Design files in text formats
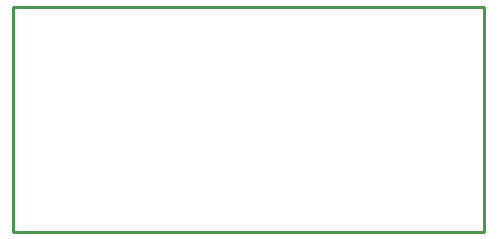
<source format=gko>
G04 ---------------------------- Layer name :KeepOutLayer *
G04 easyEDA 0.1*
G04 Scale: 100 percent, Rotated: No, Reflected: No *
G04 Dimensions in inches *
G04 leading zeros omitted , absolute positions ,2 integer and 4 * 
%FSLAX24Y24*%
%MOIN*%
G90*
G70D02*

%ADD10C,0.010000*%
G54D10*
G01X0Y14700D02*
G01X0Y15000D01*
G01X15700Y15000D01*
G01X15700Y7500D01*
G01X0Y7500D01*
G01X0Y14700D01*

%LPD*%
%LNVIA PAD TRACK COPPERAREA*%

M00*
M02*
</source>
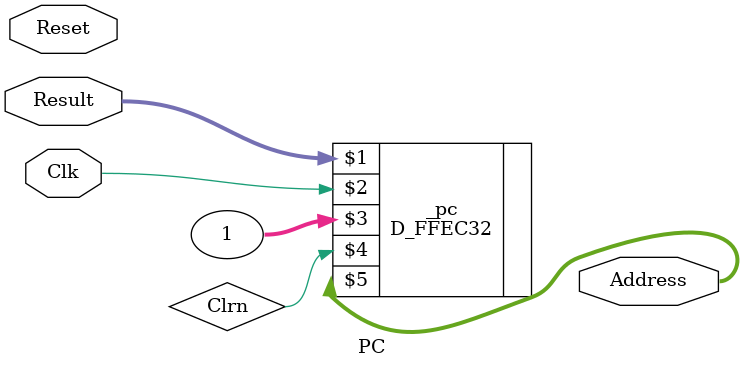
<source format=v>
`timescale 1ns / 1ps

module PC(Clk,Reset,Result,Address);  
    input Clk;//Ê±ÖÓ
    input Reset;//ÊÇ·ñÖØÖÃµØÖ·¡£0-³õÊ¼»¯PC£¬·ñÔò½ÓÊÜÐÂµØÖ·       
    input[31:0] Result;
    output [31:0]Address;
    D_FFEC32 _pc(Result,Clk,1,Clrn,Address);
endmodule

</source>
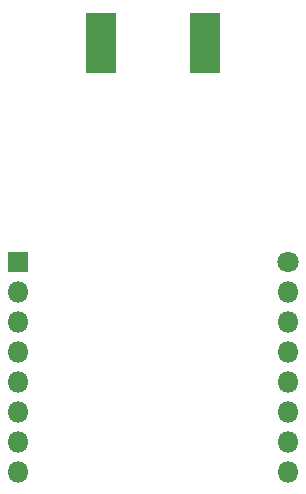
<source format=gbs>
G04 #@! TF.GenerationSoftware,KiCad,Pcbnew,(5.0.0)*
G04 #@! TF.CreationDate,2018-09-17T15:57:07-05:00*
G04 #@! TF.ProjectId,TESEO-LIV3F_uBUS,544553454F2D4C495633465F75425553,rev?*
G04 #@! TF.SameCoordinates,Original*
G04 #@! TF.FileFunction,Soldermask,Bot*
G04 #@! TF.FilePolarity,Negative*
%FSLAX46Y46*%
G04 Gerber Fmt 4.6, Leading zero omitted, Abs format (unit mm)*
G04 Created by KiCad (PCBNEW (5.0.0)) date 09/17/18 15:57:07*
%MOMM*%
%LPD*%
G01*
G04 APERTURE LIST*
%ADD10R,1.801600X1.801600*%
%ADD11O,1.801600X1.801600*%
%ADD12C,1.801600*%
%ADD13R,2.521600X5.181600*%
G04 APERTURE END LIST*
D10*
G04 #@! TO.C,J1*
X127000000Y-116840000D03*
D11*
X127000000Y-119380000D03*
X127000000Y-121920000D03*
X127000000Y-124460000D03*
X127000000Y-127000000D03*
X127000000Y-129540000D03*
X127000000Y-132080000D03*
X127000000Y-134620000D03*
G04 #@! TD*
G04 #@! TO.C,J2*
X149860000Y-134620000D03*
X149860000Y-132080000D03*
X149860000Y-129540000D03*
X149860000Y-127000000D03*
X149860000Y-124460000D03*
X149860000Y-121920000D03*
X149860000Y-119380000D03*
D12*
X149860000Y-116840000D03*
G04 #@! TD*
D13*
G04 #@! TO.C,J3*
X142810000Y-98298000D03*
X134050000Y-98298000D03*
G04 #@! TD*
M02*

</source>
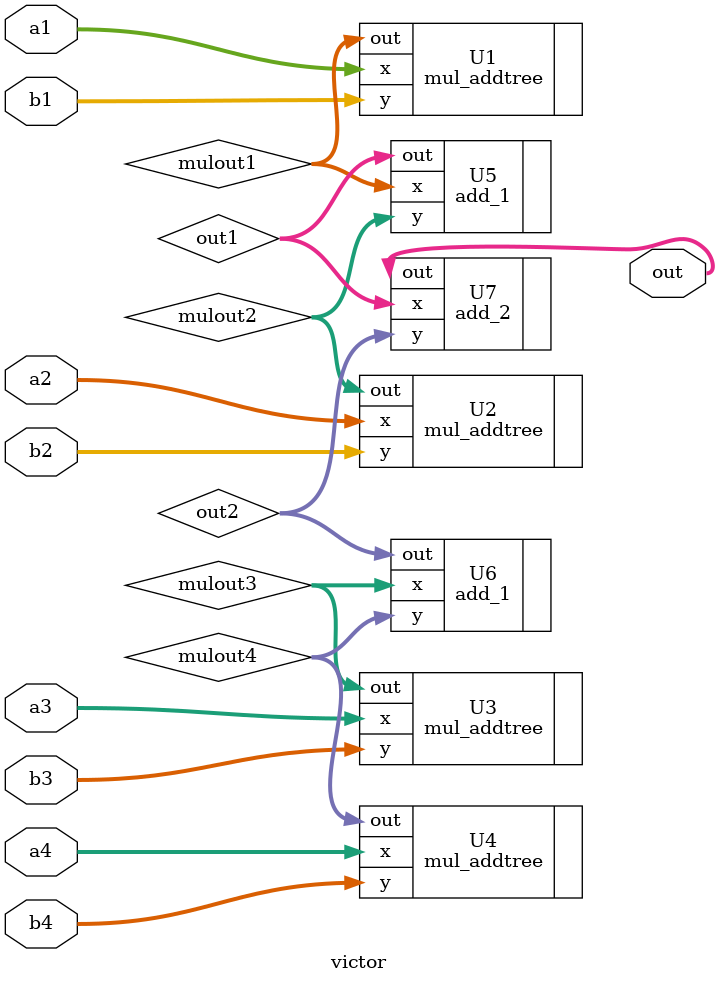
<source format=v>
module victor (
     a1,a2,a3,a4,
     b1,b2,b3,b4,
     out
);//top_module
parameter bits_num = 4;
input [bits_num-1:0] a1,a2,a3,a4,b1,b2,b3,b4;
output [9:0]out;
wire [7:0] mulout1,mulout2,mulout3,mulout4;//注意这里的信号是由mul_addtree模块给出的端口"out"驱动的，而且模块内都是连续赋值语句，因此都是线网类型；不能使用线网来驱动寄存器类型
wire [8:0] out1,out2;
wire [9:0] out;
mul_addtree U1(.x(a1),.y(b1),.out(mulout1));
mul_addtree U2(.x(a2),.y(b2),.out(mulout2));
mul_addtree U3(.x(a3),.y(b3),.out(mulout3));
mul_addtree U4(.x(a4),.y(b4),.out(mulout4));
add_1#(8) U5(.x(mulout1),.y(mulout2),.out(out1));
add_1#(8) U6(.x(mulout3),.y(mulout4),.out(out2));
add_2#(9) U7(.x(out1),.y(out2),.out(out));
endmodule
</source>
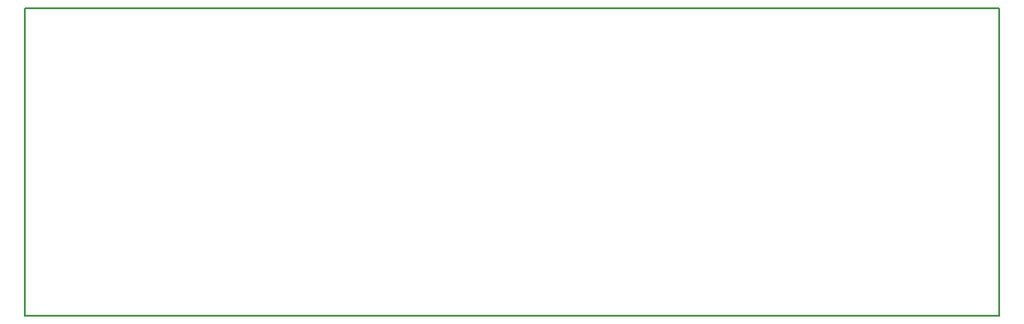
<source format=gbr>
%TF.GenerationSoftware,KiCad,Pcbnew,5.1.12-84ad8e8a86~92~ubuntu20.04.1*%
%TF.CreationDate,2021-12-07T15:47:01+01:00*%
%TF.ProjectId,Venato,56656e61-746f-42e6-9b69-6361645f7063,rev?*%
%TF.SameCoordinates,Original*%
%TF.FileFunction,Profile,NP*%
%FSLAX46Y46*%
G04 Gerber Fmt 4.6, Leading zero omitted, Abs format (unit mm)*
G04 Created by KiCad (PCBNEW 5.1.12-84ad8e8a86~92~ubuntu20.04.1) date 2021-12-07 15:47:01*
%MOMM*%
%LPD*%
G01*
G04 APERTURE LIST*
%TA.AperFunction,Profile*%
%ADD10C,0.150000*%
%TD*%
G04 APERTURE END LIST*
D10*
X45200000Y-46500000D02*
X134900000Y-46500000D01*
X45200000Y-74800000D02*
X45200000Y-46500000D01*
X134900000Y-74800000D02*
X45200000Y-74800000D01*
X134900000Y-46500000D02*
X134900000Y-74800000D01*
M02*

</source>
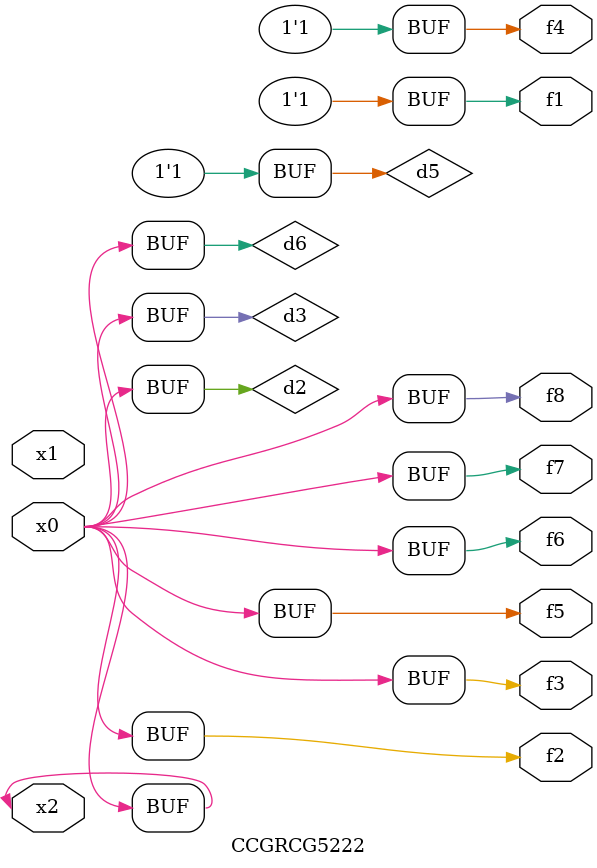
<source format=v>
module CCGRCG5222(
	input x0, x1, x2,
	output f1, f2, f3, f4, f5, f6, f7, f8
);

	wire d1, d2, d3, d4, d5, d6;

	xnor (d1, x2);
	buf (d2, x0, x2);
	and (d3, x0);
	xnor (d4, x1, x2);
	nand (d5, d1, d3);
	buf (d6, d2, d3);
	assign f1 = d5;
	assign f2 = d6;
	assign f3 = d6;
	assign f4 = d5;
	assign f5 = d6;
	assign f6 = d6;
	assign f7 = d6;
	assign f8 = d6;
endmodule

</source>
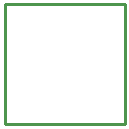
<source format=gbr>
G04 DipTrace Beta 2.9.0.1*
G04 BottomAssy.gbr*
%MOIN*%
G04 #@! TF.FileFunction,Drawing,Bot*
G04 #@! TF.Part,Single*
%ADD10C,0.009843*%
%FSLAX26Y26*%
G04*
G70*
G90*
G75*
G01*
G04 BotAssy*
%LPD*%
X1969144Y844026D2*
D10*
X1569144D1*
Y444026D1*
X1969144D1*
Y844026D1*
M02*

</source>
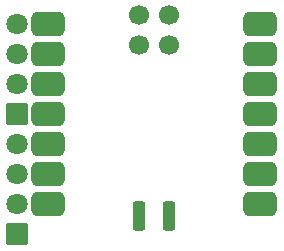
<source format=gbs>
G04 Layer: BottomSolderMaskLayer*
G04 EasyEDA Pro v2.2.44.9, 2025-11-28 14:21:36*
G04 Gerber Generator version 0.3*
G04 Scale: 100 percent, Rotated: No, Reflected: No*
G04 Dimensions in millimeters*
G04 Leading zeros omitted, absolute positions, 4 integers and 5 decimals*
G04 Generated by one-click*
%FSLAX45Y45*%
%MOMM*%
%AMRoundRect*1,1,$1,$2,$3*1,1,$1,$4,$5*1,1,$1,0-$2,0-$3*1,1,$1,0-$4,0-$5*20,1,$1,$2,$3,$4,$5,0*20,1,$1,$4,$5,0-$2,0-$3,0*20,1,$1,0-$2,0-$3,0-$4,0-$5,0*20,1,$1,0-$4,0-$5,$2,$3,0*4,1,4,$2,$3,$4,$5,0-$2,0-$3,0-$4,0-$5,$2,$3,0*%
%ADD10RoundRect,0.09618X-0.85271X-0.85271X-0.85271X0.85271*%
%ADD11C,1.8016*%
%ADD12RoundRect,1.09926X-0.87617X0.50117X0.87617X0.50117*%
%ADD13RoundRect,0.55X-0.275X-0.975X-0.275X0.975*%
%ADD14C,1.7*%
%ADD15C,0.2232*%
G75*


G04 Pad Start*
G54D10*
G01X1181100Y-2933700D03*
G54D11*
G01X1181100Y-2679700D03*
G01X1181100Y-2425700D03*
G01X1181100Y-2171700D03*
G54D10*
G01X1181100Y-1917700D03*
G54D11*
G01X1181100Y-1663700D03*
G01X1181100Y-1409700D03*
G01X1181100Y-1155700D03*
G54D12*
G01X3236800Y-1155700D03*
G01X3236800Y-1409700D03*
G01X3236800Y-1663700D03*
G01X3236800Y-1917700D03*
G01X3236800Y-2171700D03*
G01X3236800Y-2425700D03*
G01X3236800Y-2679700D03*
G01X1436800Y-2679700D03*
G01X1436800Y-2425700D03*
G01X1436800Y-2171700D03*
G01X1436800Y-1917700D03*
G01X1436800Y-1663700D03*
G01X1436800Y-1409700D03*
G01X1436800Y-1155700D03*
G54D13*
G01X2463800Y-2781700D03*
G01X2209800Y-2781700D03*
G54D14*
G01X2463800Y-1079900D03*
G01X2209800Y-1079900D03*
G01X2463800Y-1333900D03*
G01X2209800Y-1333900D03*
G04 Pad End*

M02*


</source>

What the task asks:
Give only the count of lines in the data that include the string "assign".

Solution for this problem:
8